After the brick-busting, the old West passed into the hands of a firm which has made more buildings disappear than all the raiding bombers of modern warfare: the sprawling Cleveland Wrecking Co.
For the five Brothers Rose, owners of Cleveland Wrecking, it was another in a series of thousands of jobs of erasing oldfashioned, tax-eating structures to make room for new buildings, parking lots, Government housing projects. Like many another well-built oldtimer, the West Hotel promised fat profits in salvage as well as a decent fee (reputedly $20,000) for demolition.
Broad-shouldered, heavy-jawed President Louis Sanders Rose was 18 when he opened his first office in 1908. In his first year he did $25,000 worth of business in salvage sales, began to spread out, reached into his own family for executive help.
Into the firm went Big Brother William, Little Brothers Mose, Sidney, John, Charles.

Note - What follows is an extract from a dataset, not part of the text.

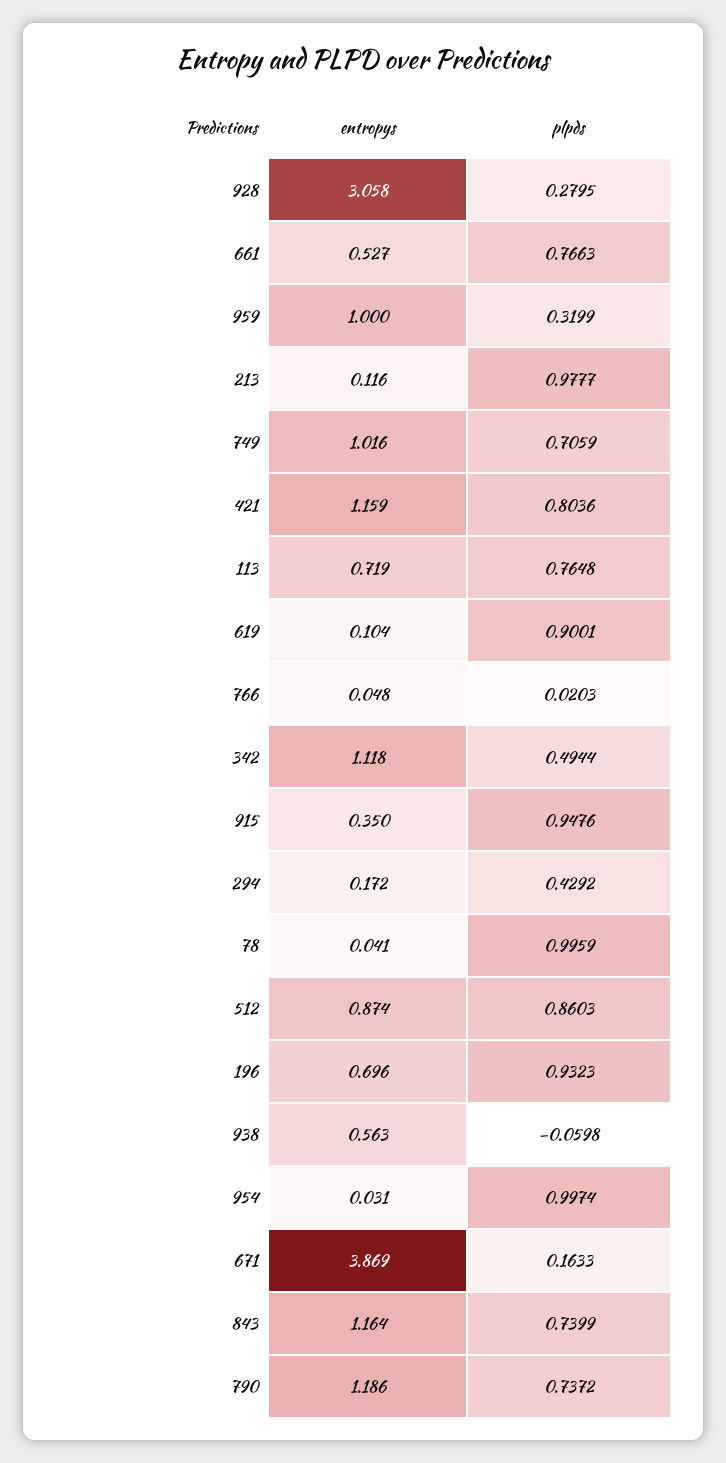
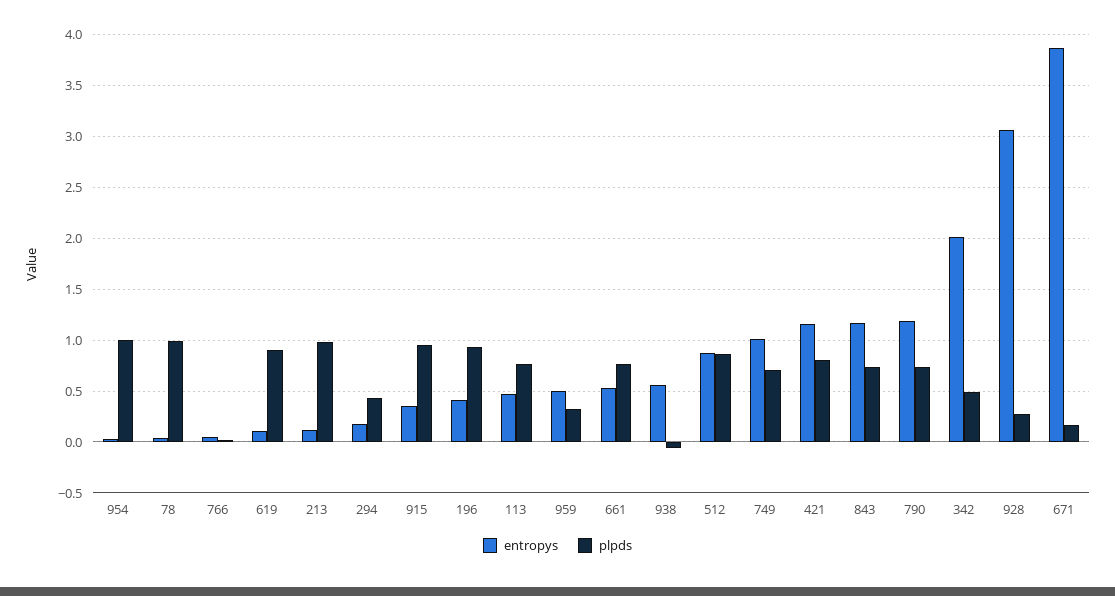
entropys, 959: 1 -> 0.5
entropys, 113: 0.719 -> 0.5
entropys, 342: 1.118 -> 2
entropys, 196: 0.696 -> 0.4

To Mose death came in the early '20s, but the five Roses rode on, destroying for profit and progress.
After the war the Roses razed Camp Gordon in Georgia, Camp Sherman in Ohio, set up salvage yards in 14 U. S. cities, spotted executive offices in five other cities from coast to coast. String-savers on a grand scale, they also bought army goods--everything from McClellan saddles to cots and hospital equipment--opened Army-&-Navy stores to resell them. They wrecked buildings by the thousands, branched into new lumber. In 1928 they incorporated. The company was named Cleveland in honor of Father Rose's home; its technical headquarters were based in Cincinnati because it was an Ohio corporation; its home office stayed in Minneapolis because that was where Louis got his start.

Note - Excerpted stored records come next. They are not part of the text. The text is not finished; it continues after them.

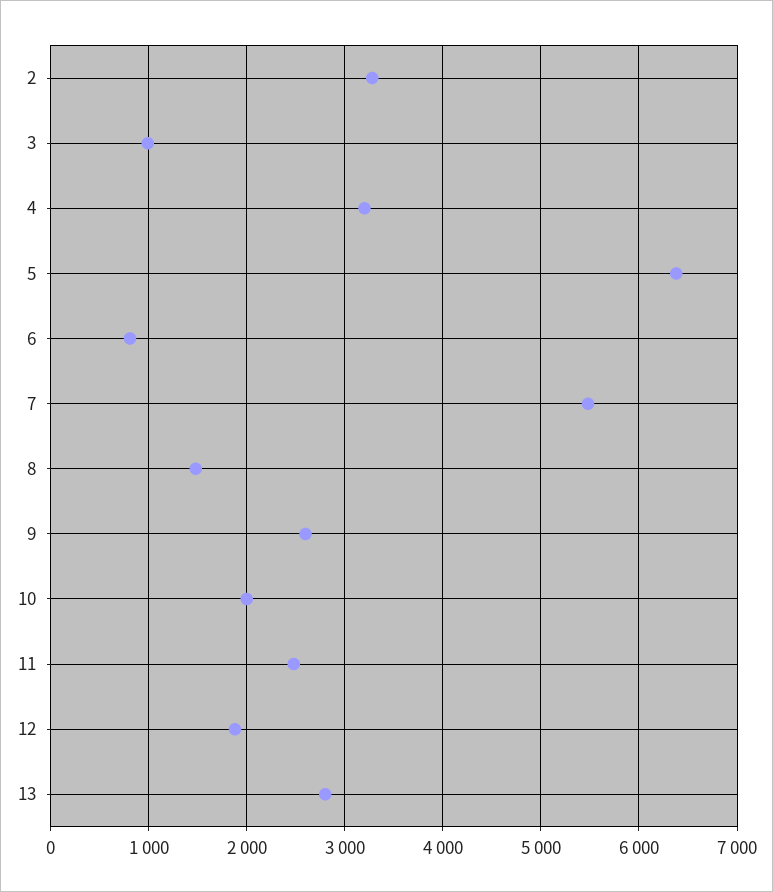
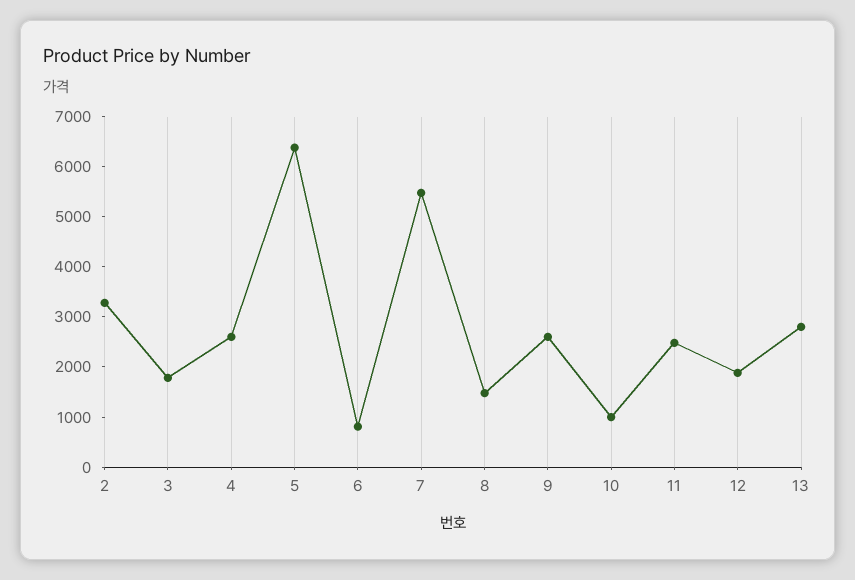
3: 1000 -> 1800
4: 3200 -> 2600
10: 2000 -> 1000

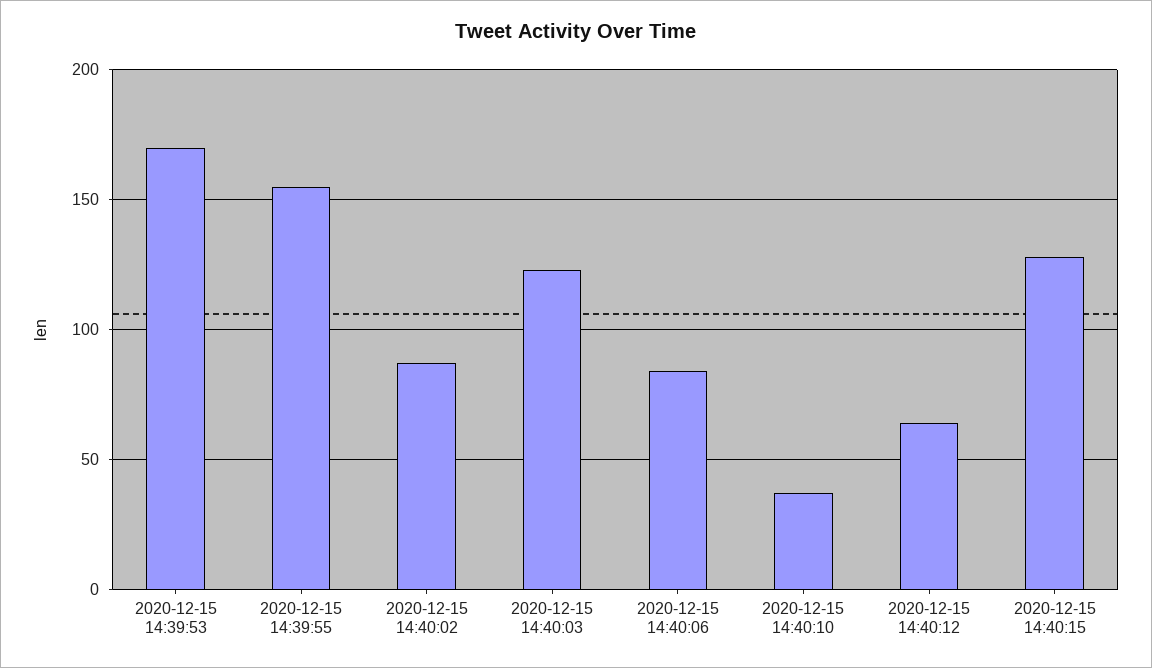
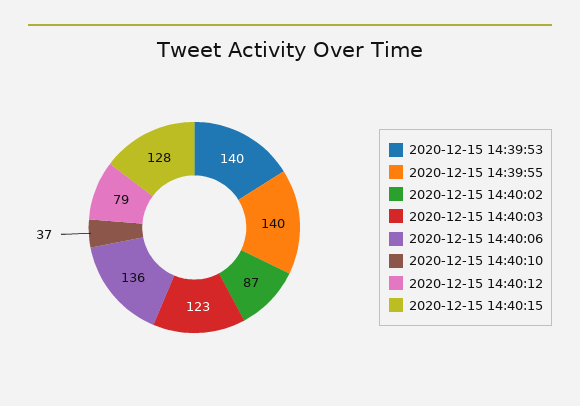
2020-12-15 14:39:53: 170 -> 140
2020-12-15 14:39:55: 155 -> 140
2020-12-15 14:40:06: 85 -> 136
2020-12-15 14:40:12: 65 -> 79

Scattered from Philadelphia to San Francisco, the Brothers Rose meet only two or three times a year. Once they meet as stockholders, tot up the profits, split them five equal ways. Several times a week they meet by telephone, manage to pile up tolls of $10,000 a year in shop talk, family gossip.

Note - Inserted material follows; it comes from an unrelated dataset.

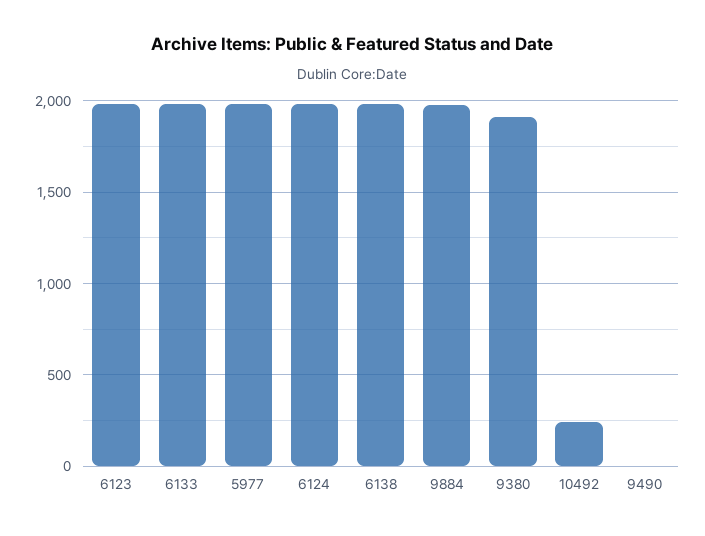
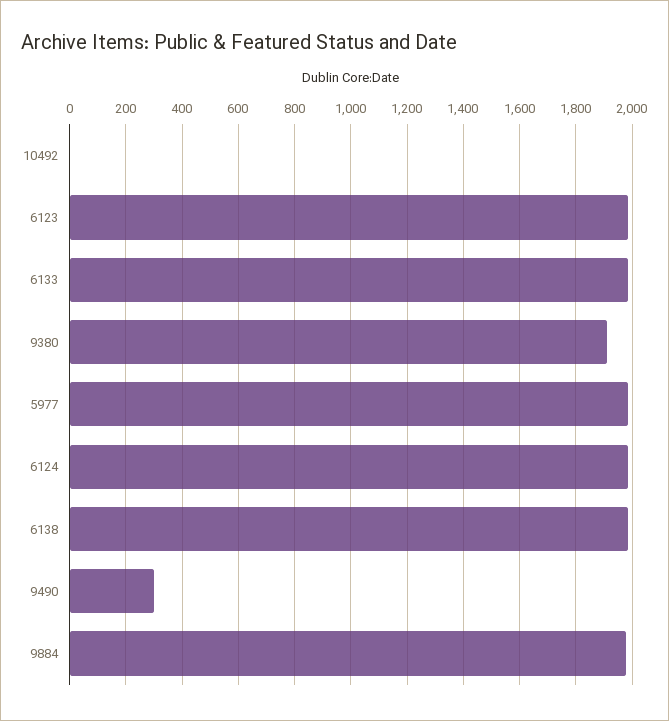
10492: 250 -> 0
9490: 0 -> 300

Today, with seven salvage, sales and wrecking subsidiaries, Cleveland Wrecking is one of six big wrecking companies whose relative size no man can list because wreckers are closemouthed about sales and profits. This year, with wrecking contracts all over the country (examples: 800 buildings in Louisville, 550 in Cincinnati, 300 in Columbus, Ohio, 75 in Oakland, Calif.), Cleveland Wrecking is having one of the big years of its career, can well look forward to salvage coups like its saving of 6,000,000 feet of lumber from Duluth grain elevators. To keep up with their destruction, the Roses need 200 administrative employes, sometimes employ as much as $100,000 worth of equipment on a single job, including bulldozers, clam shell buckets, a two-ton steel weight swung from a boom to batter walls and floors. But peacetime wrecking technology is not subject to much change.
Chief Rose cost is still a small army (1,000-2,000) of men with crowbars and hammers.